Mateo 18, 21-35 En
aquel tiempo, acercándose Pedro a Jesús le preguntó: Señor, ¿cuántas veces
tengo que perdonar las ofensas que me haga mi hermano? ¿Hasta siete veces?
Jesús le dijo: No te digo hasta siete veces, sino hasta setenta veces siete. Y
les propuso esta parábola: el Reino de los Cielos es semejante a un rey que
quiso ajustar cuentas con sus siervos. Al empezar a ajustarlas, le fue
presentado uno que le debía 10.000 talentos. Como no tenía con qué pagar,
ordenó el señor que fuese vendido él, su mujer y sus hijos y todo cuanto tenía,
y que se le pagase. Entonces el siervo se echó a sus pies, y postrado le decía:
“Ten paciencia conmigo, que todo te lo pagaré”. Movido a compasión el señor de
aquel siervo, le dejó en libertad y le perdonó la deuda. Al salir de allí aquel
siervo se encontró con uno de sus compañeros, que le debía cien denarios; le agarró
y, ahogándole, le decía: “Paga lo que debes”. Su compañero, cayendo a sus pies,
le suplicaba: “Ten paciencia conmigo, que ya te pagaré”. Pero él no quiso, sino
que fue y le echó en la cárcel, hasta que pagase lo que debía. Al ver sus
compañeros lo ocurrido, se entristecieron mucho, y fueron a contar a su señor
todo lo sucedido. Su señor entonces le mandó llamar y le dijo: “Siervo malvado,
yo te perdoné a ti toda aquella deuda porque me lo suplicaste. ¿No debías tú
también compadecerte de tu compañero, del mismo modo que yo me compadecí de
ti?” Y encolerizado su señor, lo entregó a los verdugos hasta que pagase todo
lo que le debía. Esto mismo hará con vosotros mi Padre celestial, si no
perdonáis de corazón cada uno a vuestro hermano.
Oración
Jesús, ten compasión de mí y perdona mis
distracciones. Permite que sepa disfrutar plenamente de este momento de
intimidad contigo. Te suplico que sea tu Espíritu Santo quien me guíe para que
crezca mi amor a Ti y a los demás.
Petición
Señor, que sepa perdonar sinceramente cualquier
ofensa que reciba en este día.
Meditación
«Los límites del mal los delimita la Divina
Misericordia. Esto no implica que todo el mundo se salve automáticamente por la
Divina Misericordia, disculpando así todo pecado, sino que Dios perdonará a
todo pecador que acepte ser perdonado. Por eso, el perdón, la superación del
mal, pasa por el arrepentimiento. Y si el perdón constituye el límite al mal
(¡cuántas lecciones se podrían sacar de esta verdad para superar los conflictos
armados!), la libertad condiciona, en cierto modo, a la Divina Misericordia. Dios,
en efecto, arriesgó mucho al crear al hombre libre. Arriesgó que rechace su
amor y que sea capaz, negando en realidad la verdad más honda de su libertad,
de matar y pisotear a su hermano. Y pagó el precio más terrible, el sacrificio
de su único Hijo. Somos el riesgo de Dios. Pero un riesgo que se supera con el
poder infinito de la Divina Misericordia» (Benedicto XVI, 30 de abril de
2011).

__Entradas extraídas__.

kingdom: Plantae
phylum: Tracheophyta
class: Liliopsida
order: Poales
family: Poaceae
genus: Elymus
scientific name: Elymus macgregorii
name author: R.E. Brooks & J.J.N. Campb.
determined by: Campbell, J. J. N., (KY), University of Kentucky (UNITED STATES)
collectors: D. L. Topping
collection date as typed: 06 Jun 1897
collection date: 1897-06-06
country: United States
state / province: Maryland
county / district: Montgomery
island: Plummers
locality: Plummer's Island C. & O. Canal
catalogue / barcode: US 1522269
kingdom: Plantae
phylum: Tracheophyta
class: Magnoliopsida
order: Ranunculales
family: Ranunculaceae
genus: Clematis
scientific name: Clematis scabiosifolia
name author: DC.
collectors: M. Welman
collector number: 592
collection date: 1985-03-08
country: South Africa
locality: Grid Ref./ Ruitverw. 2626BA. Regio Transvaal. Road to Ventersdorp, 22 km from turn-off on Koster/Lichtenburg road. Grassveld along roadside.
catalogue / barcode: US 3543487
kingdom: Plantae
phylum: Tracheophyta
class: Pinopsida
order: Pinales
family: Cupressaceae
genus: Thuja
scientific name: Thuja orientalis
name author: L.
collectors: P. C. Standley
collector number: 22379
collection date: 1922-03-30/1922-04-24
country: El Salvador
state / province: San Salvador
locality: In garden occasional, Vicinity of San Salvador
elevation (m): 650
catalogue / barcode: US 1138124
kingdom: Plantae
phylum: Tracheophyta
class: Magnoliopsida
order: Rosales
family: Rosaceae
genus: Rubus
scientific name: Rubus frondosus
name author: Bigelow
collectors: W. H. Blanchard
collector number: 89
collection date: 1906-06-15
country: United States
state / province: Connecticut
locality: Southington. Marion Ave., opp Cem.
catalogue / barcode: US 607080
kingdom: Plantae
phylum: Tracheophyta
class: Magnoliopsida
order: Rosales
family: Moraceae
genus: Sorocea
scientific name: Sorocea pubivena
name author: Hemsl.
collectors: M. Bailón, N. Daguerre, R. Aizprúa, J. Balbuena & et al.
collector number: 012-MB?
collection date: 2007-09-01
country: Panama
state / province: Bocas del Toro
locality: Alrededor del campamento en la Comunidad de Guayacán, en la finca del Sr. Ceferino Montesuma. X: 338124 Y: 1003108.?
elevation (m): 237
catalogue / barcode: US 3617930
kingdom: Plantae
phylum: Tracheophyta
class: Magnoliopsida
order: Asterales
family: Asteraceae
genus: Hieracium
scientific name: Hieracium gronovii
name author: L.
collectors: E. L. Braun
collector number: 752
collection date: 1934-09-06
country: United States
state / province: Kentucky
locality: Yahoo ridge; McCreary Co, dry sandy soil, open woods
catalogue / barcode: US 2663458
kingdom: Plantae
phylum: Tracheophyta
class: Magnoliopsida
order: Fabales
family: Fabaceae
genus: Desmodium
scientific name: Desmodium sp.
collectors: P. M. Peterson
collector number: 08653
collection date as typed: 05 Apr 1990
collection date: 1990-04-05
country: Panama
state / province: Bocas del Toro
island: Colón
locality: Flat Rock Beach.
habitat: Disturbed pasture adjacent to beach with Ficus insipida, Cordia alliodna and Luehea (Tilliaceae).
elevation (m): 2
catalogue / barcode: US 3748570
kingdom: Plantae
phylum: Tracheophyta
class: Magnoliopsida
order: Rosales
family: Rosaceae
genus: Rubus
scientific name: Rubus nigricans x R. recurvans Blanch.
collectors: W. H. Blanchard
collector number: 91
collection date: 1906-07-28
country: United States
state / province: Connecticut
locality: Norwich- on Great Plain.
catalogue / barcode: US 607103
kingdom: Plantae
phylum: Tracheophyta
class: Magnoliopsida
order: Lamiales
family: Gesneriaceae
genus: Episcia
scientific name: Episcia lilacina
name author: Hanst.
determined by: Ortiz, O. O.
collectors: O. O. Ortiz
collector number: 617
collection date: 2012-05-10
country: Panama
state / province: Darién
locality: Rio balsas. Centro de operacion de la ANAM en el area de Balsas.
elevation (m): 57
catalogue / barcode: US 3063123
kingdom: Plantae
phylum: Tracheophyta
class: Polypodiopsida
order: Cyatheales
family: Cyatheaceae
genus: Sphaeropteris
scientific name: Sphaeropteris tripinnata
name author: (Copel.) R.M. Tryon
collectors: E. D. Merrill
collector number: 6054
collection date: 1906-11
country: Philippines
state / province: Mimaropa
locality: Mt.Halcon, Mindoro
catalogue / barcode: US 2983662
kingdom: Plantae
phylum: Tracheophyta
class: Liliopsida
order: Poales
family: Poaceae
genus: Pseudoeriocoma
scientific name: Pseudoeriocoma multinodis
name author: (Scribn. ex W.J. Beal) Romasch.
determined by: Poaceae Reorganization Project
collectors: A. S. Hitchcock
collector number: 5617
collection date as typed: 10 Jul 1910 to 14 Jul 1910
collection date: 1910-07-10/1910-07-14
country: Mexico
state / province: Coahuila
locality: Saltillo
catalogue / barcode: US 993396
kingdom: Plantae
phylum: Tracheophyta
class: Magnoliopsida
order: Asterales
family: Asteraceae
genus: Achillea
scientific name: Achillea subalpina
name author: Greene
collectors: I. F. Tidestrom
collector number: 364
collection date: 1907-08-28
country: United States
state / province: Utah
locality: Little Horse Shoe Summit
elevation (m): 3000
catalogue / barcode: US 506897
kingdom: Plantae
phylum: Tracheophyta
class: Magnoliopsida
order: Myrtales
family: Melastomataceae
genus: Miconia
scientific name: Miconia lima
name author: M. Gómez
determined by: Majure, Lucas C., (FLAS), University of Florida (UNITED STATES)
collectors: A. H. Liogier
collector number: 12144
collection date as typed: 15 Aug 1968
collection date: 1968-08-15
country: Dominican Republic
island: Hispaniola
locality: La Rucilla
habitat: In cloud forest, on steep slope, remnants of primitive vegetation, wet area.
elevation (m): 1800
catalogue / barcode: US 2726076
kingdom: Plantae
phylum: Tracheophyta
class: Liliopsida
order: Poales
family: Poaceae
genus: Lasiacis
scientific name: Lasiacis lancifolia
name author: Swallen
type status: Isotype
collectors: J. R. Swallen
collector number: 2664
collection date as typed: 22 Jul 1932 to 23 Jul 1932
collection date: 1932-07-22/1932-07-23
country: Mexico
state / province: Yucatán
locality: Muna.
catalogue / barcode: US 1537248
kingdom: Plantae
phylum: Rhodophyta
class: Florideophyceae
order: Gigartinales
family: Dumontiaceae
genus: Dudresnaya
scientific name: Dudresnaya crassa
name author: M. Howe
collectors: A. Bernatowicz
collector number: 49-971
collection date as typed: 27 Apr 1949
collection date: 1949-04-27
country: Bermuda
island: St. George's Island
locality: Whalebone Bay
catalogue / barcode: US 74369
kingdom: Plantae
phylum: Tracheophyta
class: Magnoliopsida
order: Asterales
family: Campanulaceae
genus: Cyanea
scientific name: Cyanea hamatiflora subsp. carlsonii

__Objetivo del ejercicio__.
Reproduce palabra por palabra el tramo del pasaje sobre el perdón que va desde "Mateo 18, 21-35" hasta "hermano? ¿Hasta siete veces?". Las entradas constituyen un material independiente del pasaje.

__Respuesta completa__.
Mateo 18, 21-35 En
aquel tiempo, acercándose Pedro a Jesús le preguntó: Señor, ¿cuántas veces
tengo que perdonar las ofensas que me haga mi hermano? ¿Hasta siete veces?